El secreto mejor guardado para un microondas impecable
En mi práctica he descubierto que la solución ideal reside en la combinación de agua caliente y un ingrediente ácido. No, no es magia ni un ritual esotérico; es pura ciencia aplicada de forma inteligente.
Tu arma secreta: ácido cítrico
Para este método, solo necesitas:
- 500 ml de agua hirviendo.
- Aproximadamente 35-40 gramos de ácido cítrico.

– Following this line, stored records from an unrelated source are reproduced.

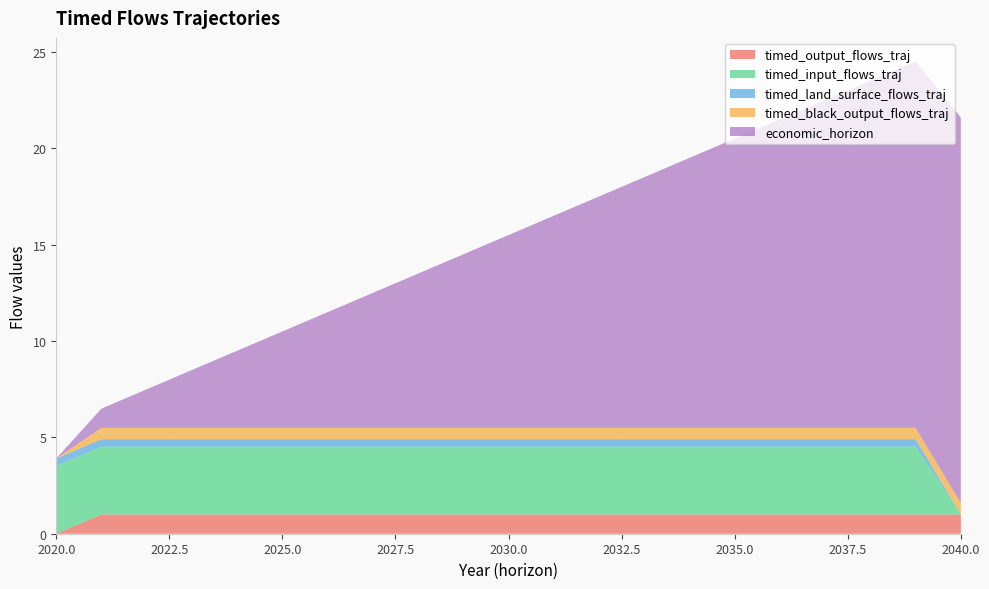

Reading left to right, extract all data points from this chart.

timed_output_flows_traj: 2020=0.0	2021=1.0	2022=1.0	2023=1.0	2024=1.0	2025=1.0	2026=1.0	2027=1.0	2028=1.0	2029=1.0	2030=1.0	2031=1.0	2032=1.0	2033=1.0	2034=1.0	2035=1.0	2036=1.0	2037=1.0	2038=1.0	2039=1.0	2040=1.0
timed_input_flows_traj: 2020=3.5	2021=3.5	2022=3.5	2023=3.5	2024=3.5	2025=3.5	2026=3.5	2027=3.5	2028=3.5	2029=3.5	2030=3.5	2031=3.5	2032=3.5	2033=3.5	2034=3.5	2035=3.5	2036=3.5	2037=3.5	2038=3.5	2039=3.5	2040=0.0
timed_land_surface_flows_traj: 2020=0.4	2021=0.4	2022=0.4	2023=0.4	2024=0.4	2025=0.4	2026=0.4	2027=0.4	2028=0.4	2029=0.4	2030=0.4	2031=0.4	2032=0.4	2033=0.4	2034=0.4	2035=0.4	2036=0.4	2037=0.4	2038=0.4	2039=0.4	2040=0.0
timed_black_output_flows_traj: 2020=0.0	2021=0.6	2022=0.6	2023=0.6	2024=0.6	2025=0.6	2026=0.6	2027=0.6	2028=0.6	2029=0.6	2030=0.6	2031=0.6	2032=0.6	2033=0.6	2034=0.6	2035=0.6	2036=0.6	2037=0.6	2038=0.6	2039=0.6	2040=0.6
economic_horizon: 2020=0.0	2021=1.0	2022=2.0	2023=3.0	2024=4.0	2025=5.0	2026=6.0	2027=7.0	2028=8.0	2029=9.0	2030=10.0	2031=11.0	2032=12.0	2033=13.0	2034=14.0	2035=15.0	2036=16.0	2037=17.0	2038=18.0	2039=19.0	2040=20.0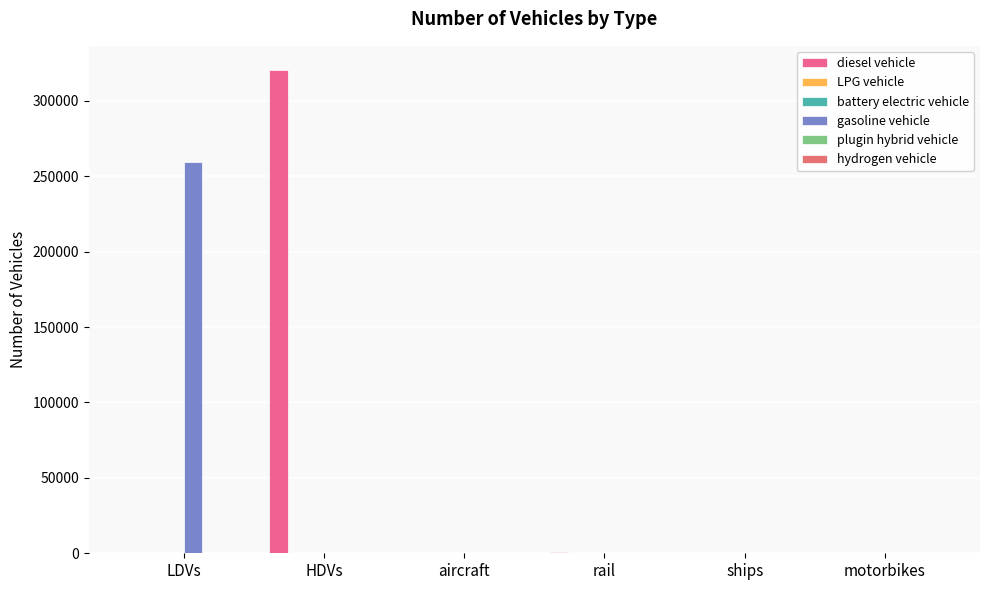

How many distinct data groups are displayed?

5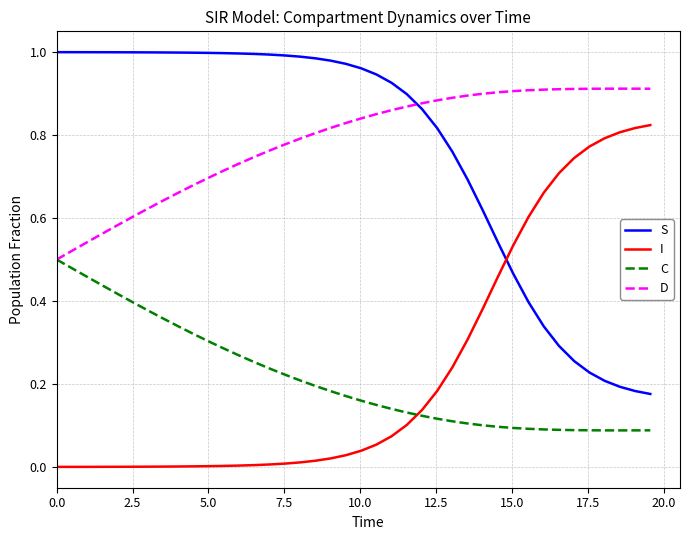

After their last crossing, which series has the higher values: I or C?

I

Vierte el agua hirviendo en un recipiente resistente al calor, como un bol o una taza profunda. Añade el ácido cítrico y mezcla hasta que los cristales se disuelvan por completo. La cantidad exacta de ácido cítrico no es crítica; lo importante es que la solución esté presente.

El poder del vapor y el ácido
Coloca el recipiente con la mezcla dentro del microondas. Ciérralo y enciéndelo a máxima potencia durante unos 10 minutos. Durante este tiempo, el agua se evaporará, creando vapor. Este vapor, cargado con las propiedades limpiadoras del ácido cítrico, se encargará de ablandar la grasa y la suciedad adherida a las paredes internas del aparato.
Al finalizar el tiempo programado, y con mucho cuidado, retira el recipiente caliente del microondas. Notarás que la grasa y las manchas secas se han reblandecido significativamente. Ahora, toma unas toallas de papel o un paño suave y pasa por las superficies internas. **Verás cómo la suciedad se desprende con una facilidad sorprendente, sin necesidad de aplicar fuerza.**
Si encuentras algún punto rebelde que aún necesite un empujón, no te preocupes. Simplemente, vuelve a colocar el mismo recipiente con agua en el microondas y caliéntalo otros 5 minutos a máxima potencia. Esto terminará de ablandar cualquier residuo persistente, facilitando su completa eliminación con el paño.
Este método transforma la limpieza del microondas, eliminando la necesidad de usar productos químicos fuertes o pasar largos ratos frotando. La combinación de vapor de agua y ácido cítrico hace la mayor parte del trabajo por ti, dejando tu cocina libre de olores desagradables y tu microondas como nuevo.
Una vez limpio, pasa un paño seco para eliminar cualquier resto de humedad. Tu electrodoméstico lucirá impecable y listo para usar.
¿Qué otros trucos caseros utilizas para mantener tu cocina reluciente?